Material supplied:
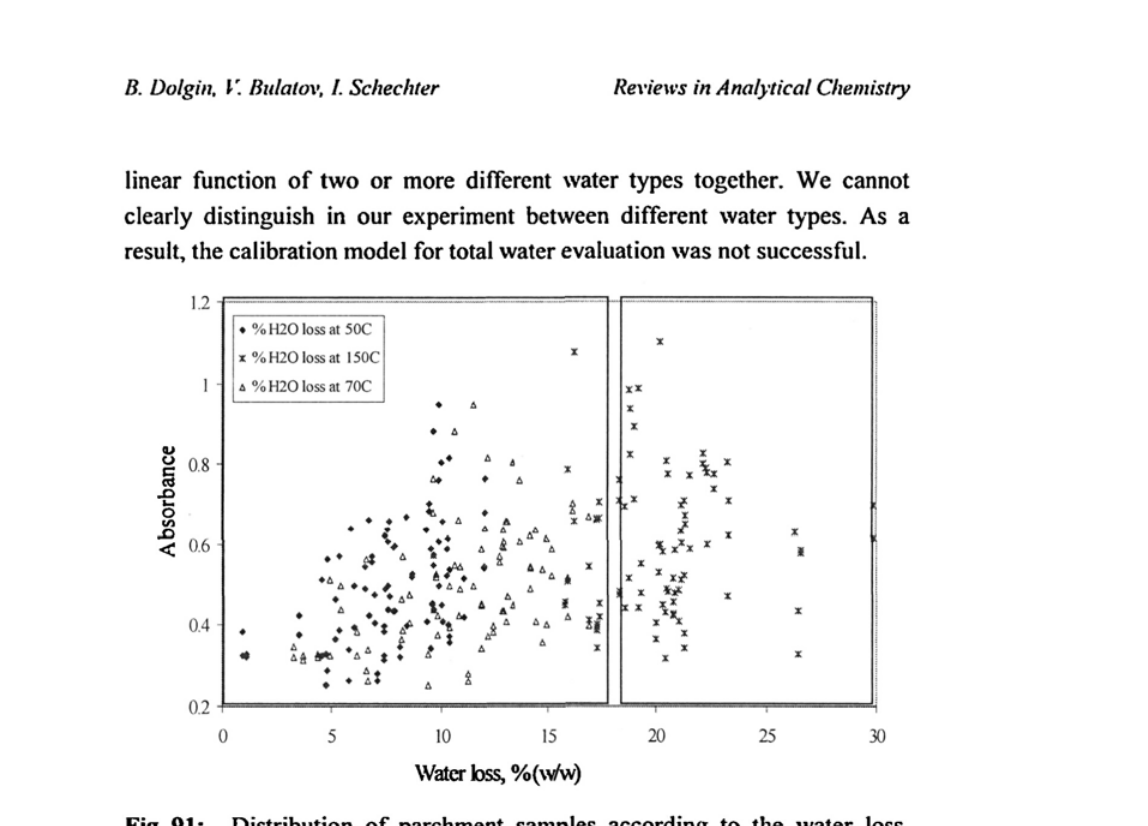
Fig. 91: Distribution of parchment samples according to the water loss. Absorbance was measured at 1907 nm for the surface water and at 1937 nm for the bulk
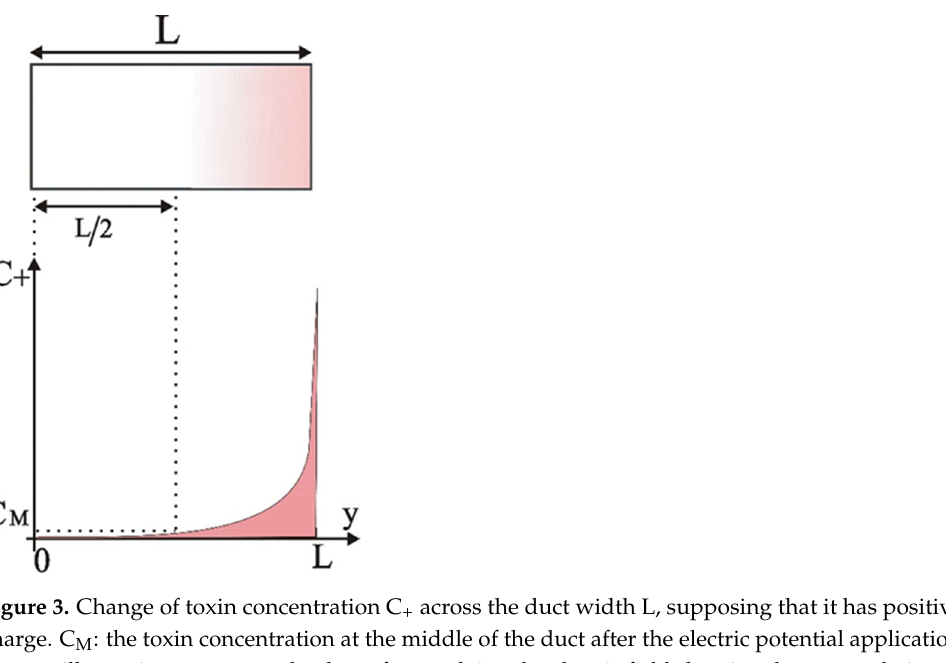
The top illustration represents the duct after applying the electric field showing the accumulation of charged toxins on one side of it.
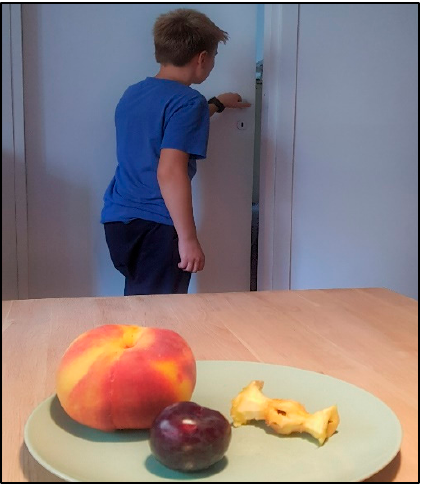
Figure 1. Picture associated with (31)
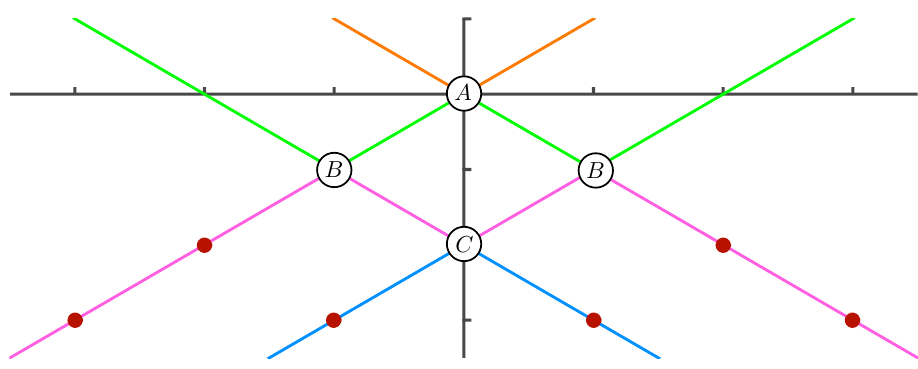
Figure 13 . Contributions to the Regge-limit four-point correlator of Conformal Fishnet The- ory. Cuts A - C occur at the intersections of the trajectories and the calculations correspond to figures 10, 11 and 12. The additional maroon dots occur at the poles of the cosecant function. As hoped, all terms come from localized points or short cuts on the Regge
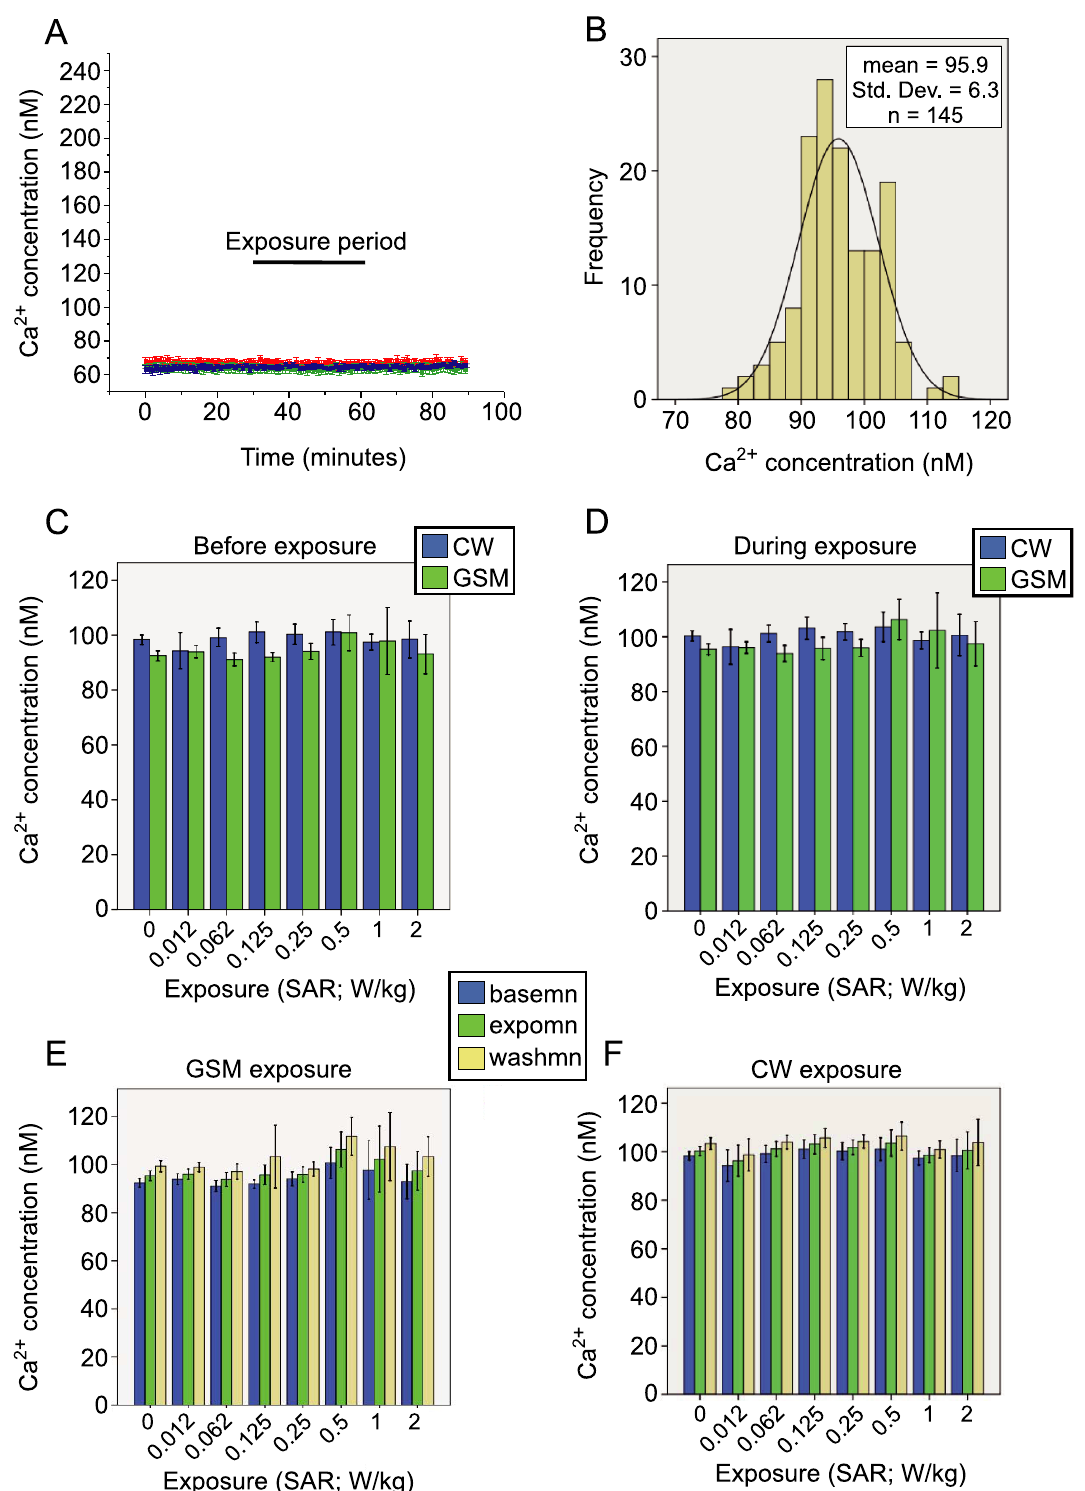
Figure 4. Resting Ca 2 + Concentration in Human Endothelial Cells Exposed to RF Fields. A ; Sample traces showing the experimental protocol. Cytosolic Ca 2 + was measured in EA.hy926 cells exposed to 900 MHz RF at 7 levels of SAR using either GSM-modulated or continuous wave (CW) power. B ; Cytosolic Ca 2 + was normally distributed, permitting the use of parametric statistical tools (Kolmogorov-Smirnov Z=0.739, p=.65, tested against a normal distribution). C ; No significant differences were noted in the baseline concentration of Ca 2 + across groups before the exposure period (F(7,145)=1.15, p=0.34). D ; During the exposure period, no significant differences were observed in the mean Ca 2 + concentration of cells exposed to any of the 7 levels of SAR for a 30-minute exposure period, when compared to unexposed cells (F(7,75)=2.19, p=.05) (an unexposed sample (SAR of 0 W/kg) was run simultaneously with each exposed coverslide). No interaction effect for modulation was observed, as there was no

Work request:
Repeat the data above in full and exactly. Omit every image.

Answer to this problem:
Fig. 91: Distribution of parchment samples according to the water loss. Absorbance was measured at 1907 nm for the surface water and at 1937 nm for the bulk
The top illustration represents the duct after applying the electric field showing the accumulation of charged toxins on one side of it.
Figure 1. Picture associated with (31)
Figure 13 . Contributions to the Regge-limit four-point correlator of Conformal Fishnet The- ory. Cuts A - C occur at the intersections of the trajectories and the calculations correspond to figures 10, 11 and 12. The additional maroon dots occur at the poles of the cosecant function. As hoped, all terms come from localized points or short cuts on the Regge
Figure 4. Resting Ca 2 + Concentration in Human Endothelial Cells Exposed to RF Fields. A ; Sample traces showing the experimental protocol. Cytosolic Ca 2 + was measured in EA.hy926 cells exposed to 900 MHz RF at 7 levels of SAR using either GSM-modulated or continuous wave (CW) power. B ; Cytosolic Ca 2 + was normally distributed, permitting the use of parametric statistical tools (Kolmogorov-Smirnov Z=0.739, p=.65, tested against a normal distribution). C ; No significant differences were noted in the baseline concentration of Ca 2 + across groups before the exposure period (F(7,145)=1.15, p=0.34). D ; During the exposure period, no significant differences were observed in the mean Ca 2 + concentration of cells exposed to any of the 7 levels of SAR for a 30-minute exposure period, when compared to unexposed cells (F(7,75)=2.19, p=.05) (an unexposed sample (SAR of 0 W/kg) was run simultaneously with each exposed coverslide). No interaction effect for modulation was observed, as there was no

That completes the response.